Dyckman could usually afford to do what he wanted to. But now he wanted to go to that table and knock the heads of Cheever and Zada together; he wanted to make their skulls whack like castanets. But he could not afford to do that.

He was so forlorn that he went home. His sumptuous chariot with ninety race-horses concealed in the engine and velvet in its wheels slid him as on smoothest ice to his father's home near the cathedral. The house was like a child of the cathedral, and he went up its steps as a pauper entering a cathedral. He gave up his hat and stick and went past the masterpieces on his walls as if he were a visitor to the Metropolitan Art Gallery on a free day. He stumbled up the stairway, itself a work of art, like a boy sent to bed without supper: he stumbled upstairs, wanting to cry and not daring to.

His valet undressed him in a motherly way and put him to bed. The valet was feeling very sad. Dyckman realized that he was about to lose Jules, and he felt more disconsolate. Still, he surprised himself by breaking out:

"I wish you wouldn't go to the war, Jules."
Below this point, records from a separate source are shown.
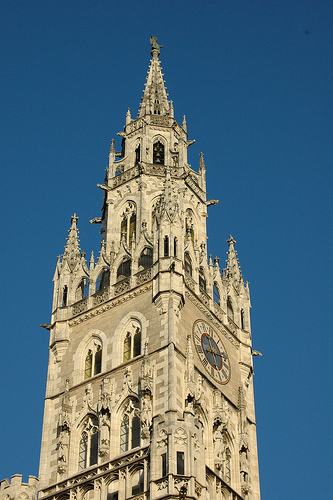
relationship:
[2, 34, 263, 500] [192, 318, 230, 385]
cathedral has a clock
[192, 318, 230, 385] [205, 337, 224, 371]
clock has arms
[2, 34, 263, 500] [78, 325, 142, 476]
cathedral has windows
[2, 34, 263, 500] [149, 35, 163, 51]
cathedral has a statue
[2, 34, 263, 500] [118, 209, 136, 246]
cathedral has two windows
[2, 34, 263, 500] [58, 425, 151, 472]
cathedral has carvings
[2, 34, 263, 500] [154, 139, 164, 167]
cathedral has a small window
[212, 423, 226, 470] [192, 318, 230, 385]
religious statue below clock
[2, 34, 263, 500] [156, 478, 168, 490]
cathedral has a small scripture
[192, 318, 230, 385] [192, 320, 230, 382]
clock has roman numerals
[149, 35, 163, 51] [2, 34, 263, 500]
statue on top of cathedral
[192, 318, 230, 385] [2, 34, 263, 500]
clock on cathedral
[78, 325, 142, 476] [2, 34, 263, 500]
windows are on cathedral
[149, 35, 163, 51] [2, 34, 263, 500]
statue on cathedral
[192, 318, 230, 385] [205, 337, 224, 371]
clock has hands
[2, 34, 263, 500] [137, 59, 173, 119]
cathedral has a roof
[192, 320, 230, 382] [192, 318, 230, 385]
roman numerals are on clock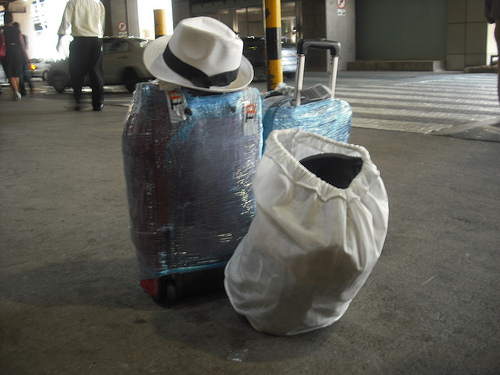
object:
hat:
[139, 15, 254, 96]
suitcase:
[120, 71, 264, 310]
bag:
[222, 126, 389, 338]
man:
[54, 0, 106, 114]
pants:
[65, 36, 106, 112]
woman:
[0, 13, 34, 103]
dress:
[0, 25, 30, 80]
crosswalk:
[301, 66, 499, 136]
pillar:
[258, 0, 284, 92]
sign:
[336, 0, 350, 11]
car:
[45, 36, 157, 95]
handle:
[290, 36, 342, 109]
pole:
[262, 0, 285, 92]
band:
[160, 44, 238, 91]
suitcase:
[258, 37, 353, 165]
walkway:
[0, 88, 499, 374]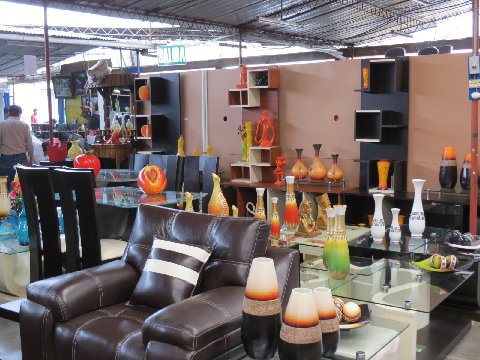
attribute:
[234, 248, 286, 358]
candle holder — white, orange, black, brown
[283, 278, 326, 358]
candle holder — white, orange, black, brown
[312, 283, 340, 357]
candle holder — white, orange, black, brown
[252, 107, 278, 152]
orange object — weird shape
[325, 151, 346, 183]
vase — orange, brown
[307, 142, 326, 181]
vase — orange, brown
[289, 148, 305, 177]
vase — orange, brown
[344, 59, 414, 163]
shelves — brown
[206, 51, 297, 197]
shelf — white, pink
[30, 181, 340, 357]
chair — brown, leather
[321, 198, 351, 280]
vase — green, yellow, tan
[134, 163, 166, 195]
sculpture — orange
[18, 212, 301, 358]
chair — brown, leather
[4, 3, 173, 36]
light — falling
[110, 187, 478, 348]
table — glass, rectangular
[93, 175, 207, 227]
table — glass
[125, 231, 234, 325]
pillow — brown, white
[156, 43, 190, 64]
sign — white, green, hanging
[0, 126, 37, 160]
shirt — white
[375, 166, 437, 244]
vases — white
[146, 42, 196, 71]
sign — green, white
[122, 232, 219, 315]
pillow — brown, white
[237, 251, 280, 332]
light — small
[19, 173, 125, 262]
chair — wooden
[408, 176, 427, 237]
vase — white, gray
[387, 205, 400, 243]
vase — white, gray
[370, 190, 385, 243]
vase — white, gray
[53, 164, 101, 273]
chair — black, white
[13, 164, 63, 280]
chair — black, white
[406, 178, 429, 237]
vase — white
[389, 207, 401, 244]
vase — white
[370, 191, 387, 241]
vase — white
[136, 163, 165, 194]
vase — orange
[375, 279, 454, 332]
base — white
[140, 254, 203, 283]
line — white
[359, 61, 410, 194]
door — long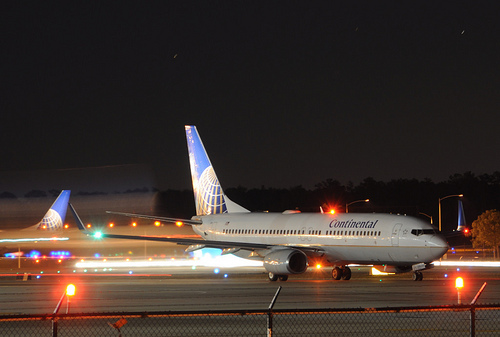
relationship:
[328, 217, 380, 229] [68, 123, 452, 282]
continental written on plane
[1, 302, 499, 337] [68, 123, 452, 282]
fence in front of plane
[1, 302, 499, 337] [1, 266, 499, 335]
fence in front of runway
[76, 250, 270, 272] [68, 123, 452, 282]
glare behind plane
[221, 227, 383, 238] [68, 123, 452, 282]
windows on plane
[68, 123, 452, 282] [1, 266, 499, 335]
plane on runway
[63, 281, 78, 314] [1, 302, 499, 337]
light on fence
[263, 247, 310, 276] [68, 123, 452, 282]
engine on plane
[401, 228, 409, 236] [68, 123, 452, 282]
star on plane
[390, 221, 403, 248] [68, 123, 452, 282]
door on plane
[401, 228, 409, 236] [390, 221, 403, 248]
star next to door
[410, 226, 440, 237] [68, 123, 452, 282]
windshield on plane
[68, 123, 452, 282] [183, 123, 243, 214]
plane has tail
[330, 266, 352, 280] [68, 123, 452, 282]
wheels on plane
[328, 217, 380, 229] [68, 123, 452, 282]
continental logo on plane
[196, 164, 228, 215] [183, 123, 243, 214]
globe printed on tail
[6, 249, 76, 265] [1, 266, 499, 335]
lights on runway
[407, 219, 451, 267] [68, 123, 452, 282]
nose of plane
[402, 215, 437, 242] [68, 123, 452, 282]
cockpit on plane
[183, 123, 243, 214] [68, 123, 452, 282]
tail on plane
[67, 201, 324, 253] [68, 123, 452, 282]
wing on plane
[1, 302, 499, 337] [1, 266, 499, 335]
fence beside runway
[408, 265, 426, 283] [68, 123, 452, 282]
landing gear on plane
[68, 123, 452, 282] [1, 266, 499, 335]
plane parked on runway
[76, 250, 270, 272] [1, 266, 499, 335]
glare on runway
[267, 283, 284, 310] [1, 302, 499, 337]
pole on fence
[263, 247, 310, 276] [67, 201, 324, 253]
engine under wing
Jules smiled with friendship and deference subtly blended:

"I wish I would not, too, sir."

"You might get killed, you know."

"Yes, sir."

"So you're a soldier! How long did you serve?"

"Shree years, sir."

"And I don't know the first thing about soldiering! I ought to be ashamed of myself! Well--don't get killed, Jules."

"Very good, sir."

But he did.

Jules said, "Good night, sir," and faded through the door. Dyckman tossed for a while. Then he got up in a rage at his insomnia. He could not find his other slipper, and he stubbed his toe plebeianly against an aristocratic table. He cursed and limped to the window and glowered down into the street. He might have been a jailbird gaping through iron bars.

He could not get out of himself, or his love for Charity.